> [Task instructions] Every line from the one with "Rendered at 1275 by 1650 pixels." up to and including the one with "Page size: 1275x1650." is to be output exactly as it appears below; pictures are not.

> [Data extracts]

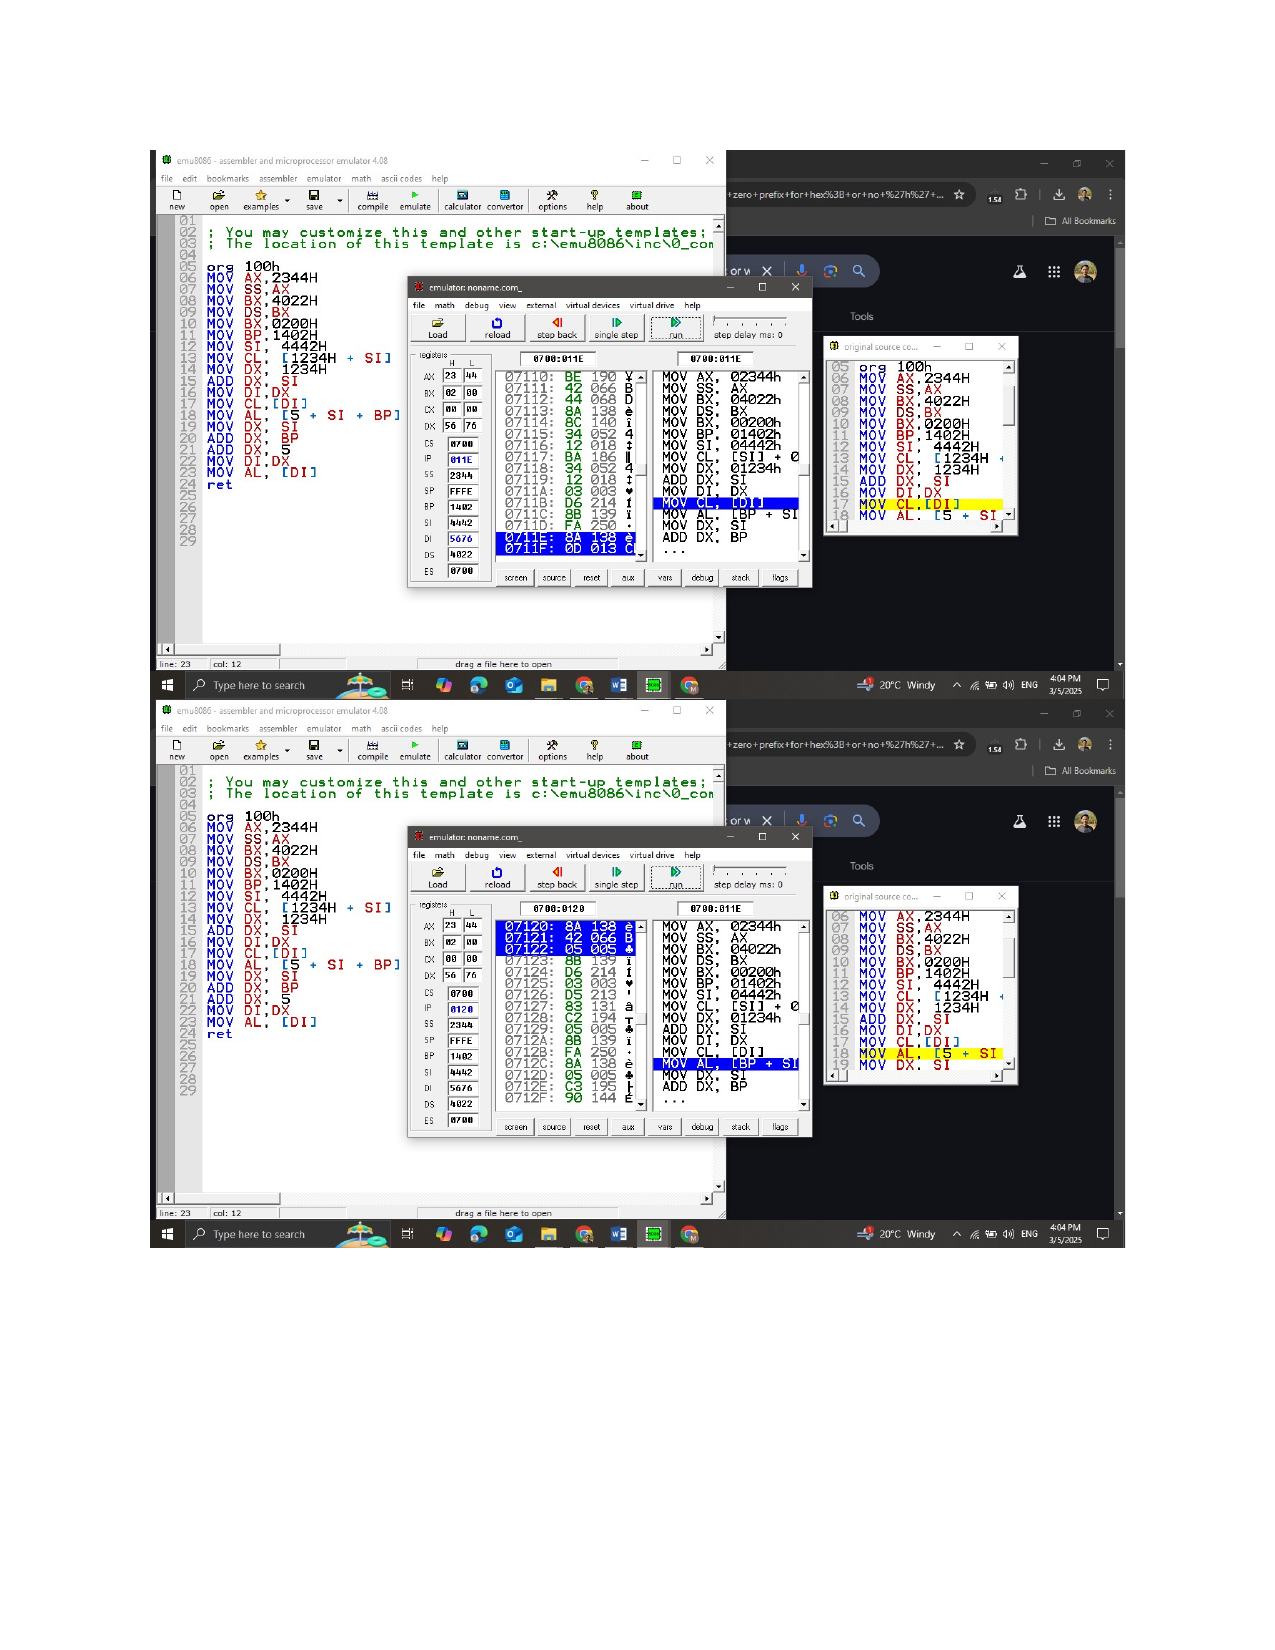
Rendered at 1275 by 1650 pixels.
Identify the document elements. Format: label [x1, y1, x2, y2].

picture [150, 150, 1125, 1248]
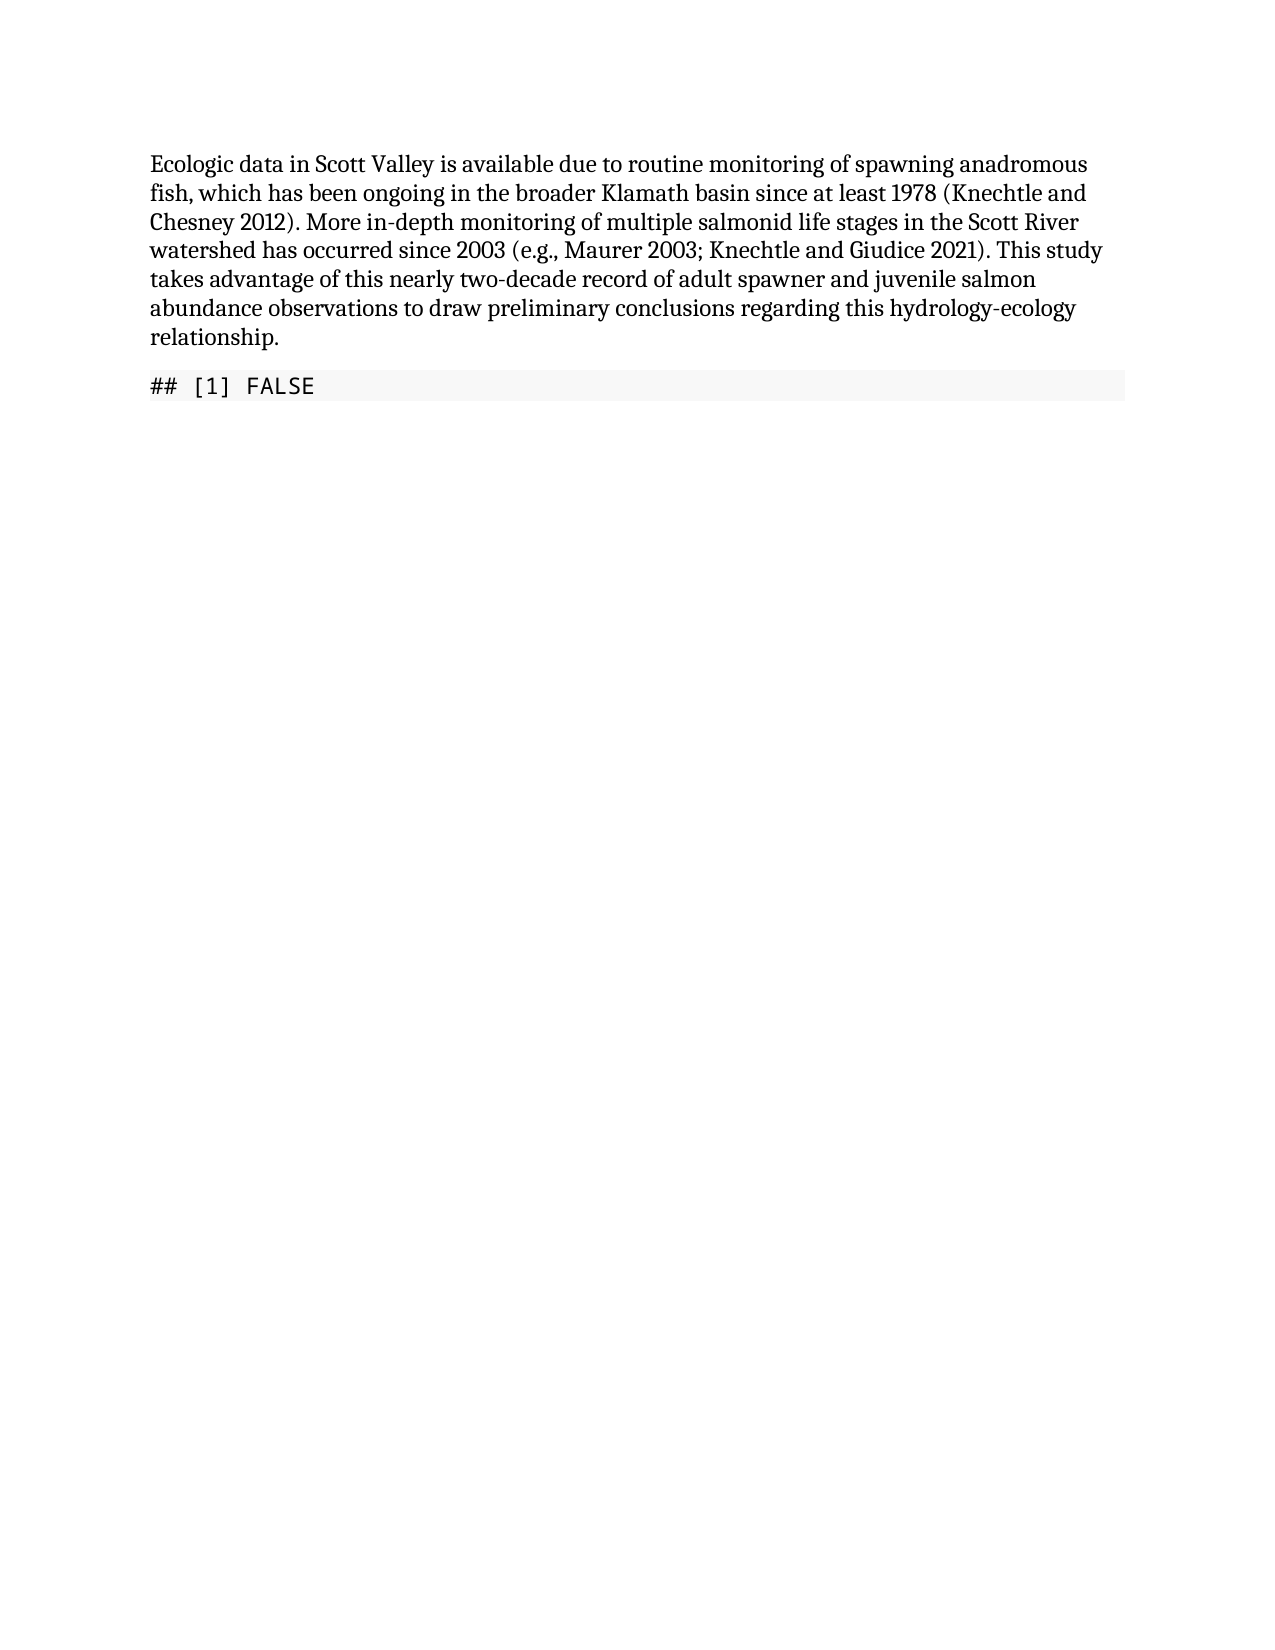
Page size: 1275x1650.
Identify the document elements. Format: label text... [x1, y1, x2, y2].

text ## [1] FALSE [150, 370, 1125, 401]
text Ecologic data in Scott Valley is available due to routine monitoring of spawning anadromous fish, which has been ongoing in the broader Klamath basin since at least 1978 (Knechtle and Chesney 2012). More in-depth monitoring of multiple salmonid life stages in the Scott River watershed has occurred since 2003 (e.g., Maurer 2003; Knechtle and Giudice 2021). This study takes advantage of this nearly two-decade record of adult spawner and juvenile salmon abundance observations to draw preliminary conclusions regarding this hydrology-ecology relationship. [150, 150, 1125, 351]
...
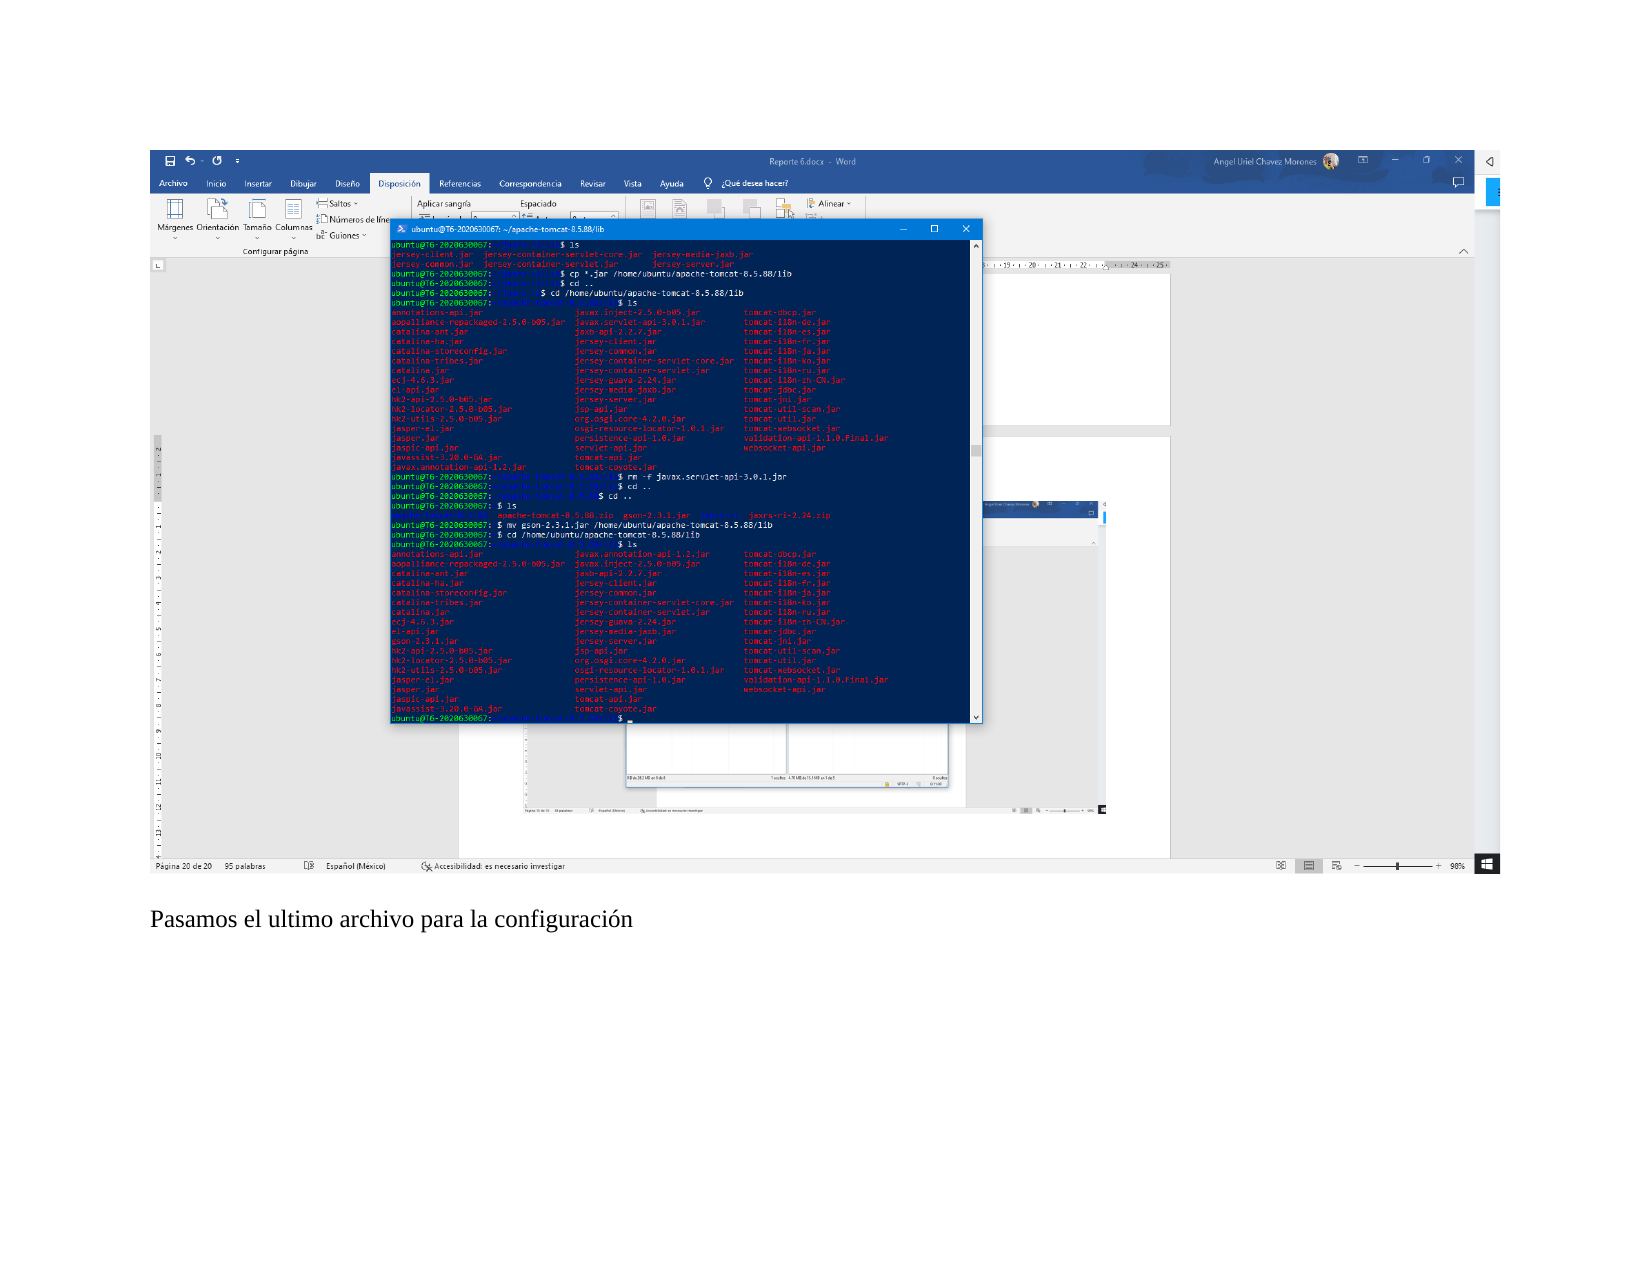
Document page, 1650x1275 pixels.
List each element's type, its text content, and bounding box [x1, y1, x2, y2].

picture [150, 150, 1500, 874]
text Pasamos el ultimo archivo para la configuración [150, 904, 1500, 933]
--
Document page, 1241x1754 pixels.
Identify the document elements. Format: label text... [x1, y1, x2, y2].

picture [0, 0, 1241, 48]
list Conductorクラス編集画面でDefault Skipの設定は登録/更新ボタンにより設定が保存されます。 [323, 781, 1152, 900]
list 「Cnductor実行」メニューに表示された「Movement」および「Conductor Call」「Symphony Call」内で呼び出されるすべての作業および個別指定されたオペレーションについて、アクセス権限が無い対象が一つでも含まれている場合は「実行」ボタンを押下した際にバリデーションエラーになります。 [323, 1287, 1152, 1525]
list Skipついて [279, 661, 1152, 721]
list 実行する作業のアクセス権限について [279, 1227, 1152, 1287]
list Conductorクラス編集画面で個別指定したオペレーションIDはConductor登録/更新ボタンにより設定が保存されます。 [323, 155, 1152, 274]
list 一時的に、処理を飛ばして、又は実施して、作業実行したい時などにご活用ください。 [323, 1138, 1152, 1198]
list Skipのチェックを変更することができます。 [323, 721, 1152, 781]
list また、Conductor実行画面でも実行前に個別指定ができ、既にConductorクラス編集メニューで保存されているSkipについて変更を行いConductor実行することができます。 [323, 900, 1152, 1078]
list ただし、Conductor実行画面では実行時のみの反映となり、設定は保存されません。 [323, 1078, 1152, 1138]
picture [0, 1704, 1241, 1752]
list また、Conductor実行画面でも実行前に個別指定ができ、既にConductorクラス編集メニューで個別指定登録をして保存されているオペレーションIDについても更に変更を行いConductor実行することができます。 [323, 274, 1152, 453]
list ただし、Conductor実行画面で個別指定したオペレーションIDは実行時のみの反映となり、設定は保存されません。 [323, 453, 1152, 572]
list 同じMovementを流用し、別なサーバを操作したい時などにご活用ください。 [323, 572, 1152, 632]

> [Problem solution]
Rendered at 1275 by 1650 pixels.
Identify the document elements. Format: label [x1, y1, x2, y2].

picture [150, 150, 1125, 1248]
Page size: 1275x1650.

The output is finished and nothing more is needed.